BoxingRobes
Junior
- Joined
- Aug 24, 2013
- Messages
- 10,757
Its the twitch and he also plays pretty high.Why? What about his skillset makes him an interior guy? He's 6'7 without a Calais Campbell lower body.
The only criticism I've ever heard about his edge work is that he doesn't have elite twitch. OK. He's also the longest player in the draft and plays with the fluidity of a high school DB. That allows him to cover the ground he needs to cover.
The year off allowed people to overthink Rousseau. If he played this season and stayed healthy, he'd be a no-brainer Top 5 guy like Chase Young (the only player who got more sacks than him).
You've seen many of my draft posts...I'm always a WHERE THEY WIN guy. Greg Rousseau wins on the inside. You want him to be a natural EDGE guy, but thats too much projection for me. When he lines up outside, he comes off the snap high without a lot explosion and the twitch combined with - IMO - a lack of elite bend from the edge make me lean toward what my eyes see with him on the interior. On the edge, he comes out without much of a plan of attack, lots of wasted movement, and doesn't exactly have a filled toolbox to make up for the lack explosion/twitch. Even on his sacks where he lined up outside, hes twisting inside to get space against an interior guy. You say hes got DB fluidity, but I see a lot of film where he looks really stiff.

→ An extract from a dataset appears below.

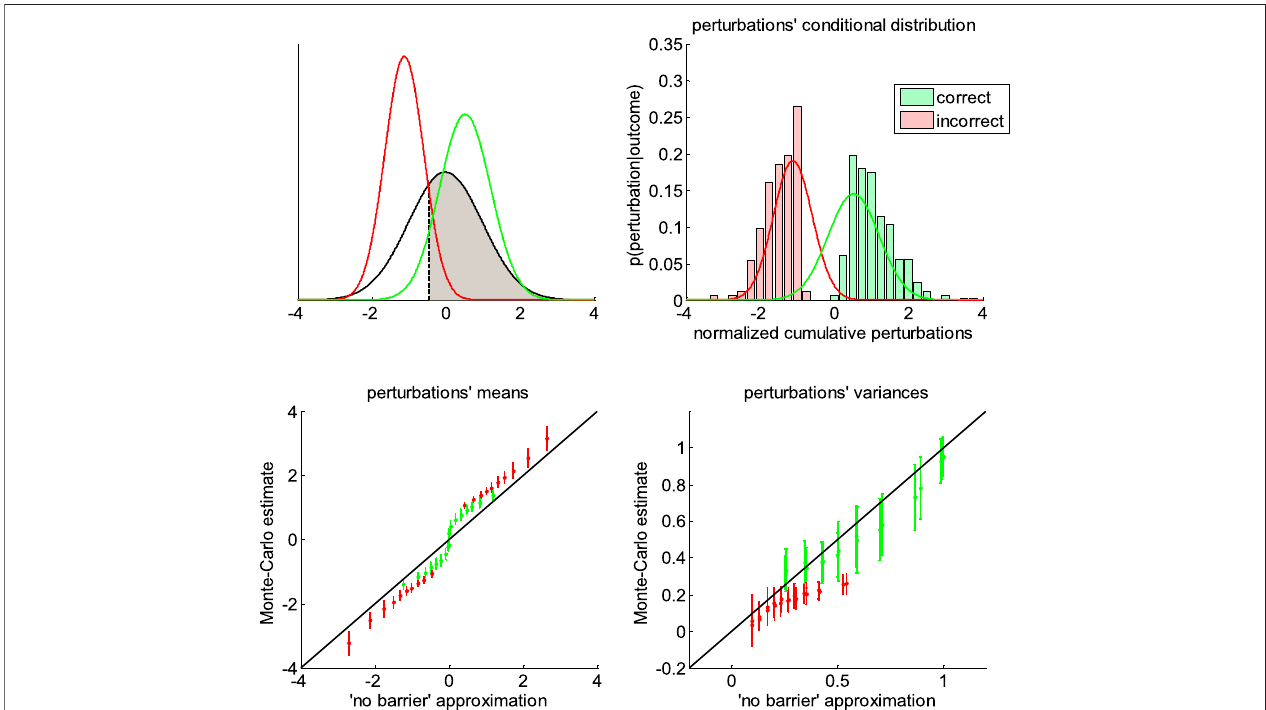
FIGURE 6 | Approximate conditional distributions of the normalized cumulative perturbations. Upper-left panel: The black line shows the “ no barrier ” standard normal distribution of normalized cumulative perturbations. The shaded gray area has size Q (cid:2) , and its left bound (dashed black line) is the critical value ~ η (cid:2) below which cumulative perturbationseventually induce errors. The green and red lines depict theensuingapproximate conditional distributions given in Eq. 13 . Upper-right panel: a Representative monte-carlo simulation. The green and red bars show the sample histogram of normalized cumulative perturbations for correct and erroneous decisions, respectively (over 200 trials, same simulation as in Figure 5 ). The green and red lines depict the corresponding approximate conditional normal distributions (cf. Eq.13 ).Lower-leftpanel:Thesamplemeanestimatesofconditionalperturbations( y -axis)areplottedagainsttheir “ nobarrier ” approximation( x -axis, Eq.11 ).Monte- carlo simulations are split according to the sign of the drift rate, and then binned according to deciles of approximate conditional means of normalized cumulative perturbations (green: Correct, red: error, errorbars: Within-decile means ± standard deviations). The black dotted line shows the identity mapping (perfect approximation). Lower-right panel: The sample variance estimates of normalized cumulative perturbations ( y -axis) are plotted against their “ no barrier ” approximation ( x -axis, Eq. 12 ). Same format as lower-left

In college, he's long, athletic, and pretty strong for a guy who hasn't fully developed physically yet. His hustle and relentlessness through trash is one of his better characteristics, IMO, and again, that all came from the interior where I thought his run defense was a strength. In the NFL, without a plan of attack and against OTs that are trained to get their hands on you, idk how well Rousseau holds up without a lot of coaching here from the outside. Too much projection and coaching to be an EDGE guy. I think the gap is closer to develop him as a long 34 end.